_What to work on_
Pick up the general terms of purchase below and continue them past their last clause.

--- Extracted text ---

1.1. GTC – means these General Terms and Conditions of Purchase
1.2. Contract – means a contract of sale, delivery or any other contract entered into by the Supplier and the Buyer together with the annexes forming an integral part thereof, including the General Conditions of Purchase on the basis of which the Buyer acquires the ownership of the Product.
1.3. Product – means the raw material or good which is the subject of purchase under the Contract or Order.
1.4. Supplier/Seller – means any domestic or foreign entity or person selling the Product to the Buyer.
1.5. Buyer/Purchaser – means INVADO sp. z o.o. with its registered office in Dzielna.
1.6. Party, Parties – means the Supplier/Seller, the Buyer/Purchaser or both parties at the same time.
1.7. Order – a written or electronic order placed by the Purchaser, signed or generated by the person(s) authorised to represent the Purchaser.
2.1. These terms and conditions of purchase shall form an integral part of all Orders or Contracts for the supply of raw materials and goods (Products) placed by the Purchaser with the Supplier of those Products.
2.2. The GTC shall apply unless otherwise stated in Order, invoice or Agreement.
2.3. Any provisions differing from the terms and conditions of the GTC, in particular those contained in the Supplier’s terms and conditions of sale, shall only be binding on the Purchaser if expressly confirmed by him in writing. The unqualified Order or Contract does not imply any acknowledgement on the part of the Purchaser of deviating provisions.

--- Data ---

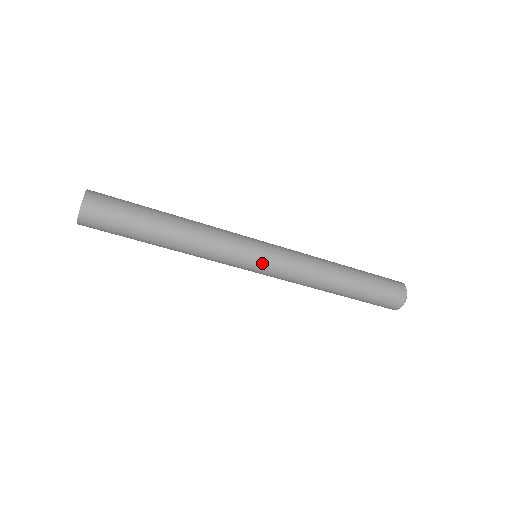
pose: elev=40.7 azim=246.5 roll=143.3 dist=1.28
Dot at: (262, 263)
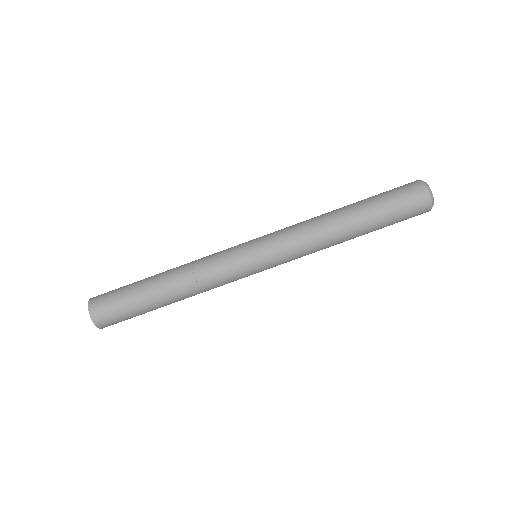
Dot at: (253, 240)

---

_Exercise output_
2.4. Detailed conditions concerning the type of raw material, goods, quantity, delivery base, in accordance with INCOTERMS 2020, price and payment term will be specified in the Purchase Order or Contract.
2.5. The INCOTERMS terms and conditions included in the Purchase Order or Contract always refer to the applicable version of INCOTERMS 2020 on the date of the Purchase Order or Contract.
2.6. Any amendment or supplement to the Order shall be deemed to be a new offer. The Parties exclude the application of the modifying acceptance of the offer or order, i.e. the application of Article 68¹ of the Civil Code and Article 68² of the Civil Code.
2.7. The Supplier’s acceptance of the Purchaser’s Order is equal to full acceptance of both the detailed terms of the Order and these GTC.
3.1. If the date of delivery of the Product is not specified in the Purchase Order or Contract, the Supplier undertakes to carry out the shipment without delay upon the Purchaser’s request in writing or sent via data and communication network, the Supplier is obliged to notify the Purchaser of the exact date of delivery at least 72 hours before the planned delivery date.
3.2. The Supplier is obliged to meet the agreed deadline for the delivery of the Product expressed in writing or sent via data and communication network. Early delivery of the Product, early partial delivery of the Product or requires the prior consent of the Purchaser expressed in writing or sent via data and communication network.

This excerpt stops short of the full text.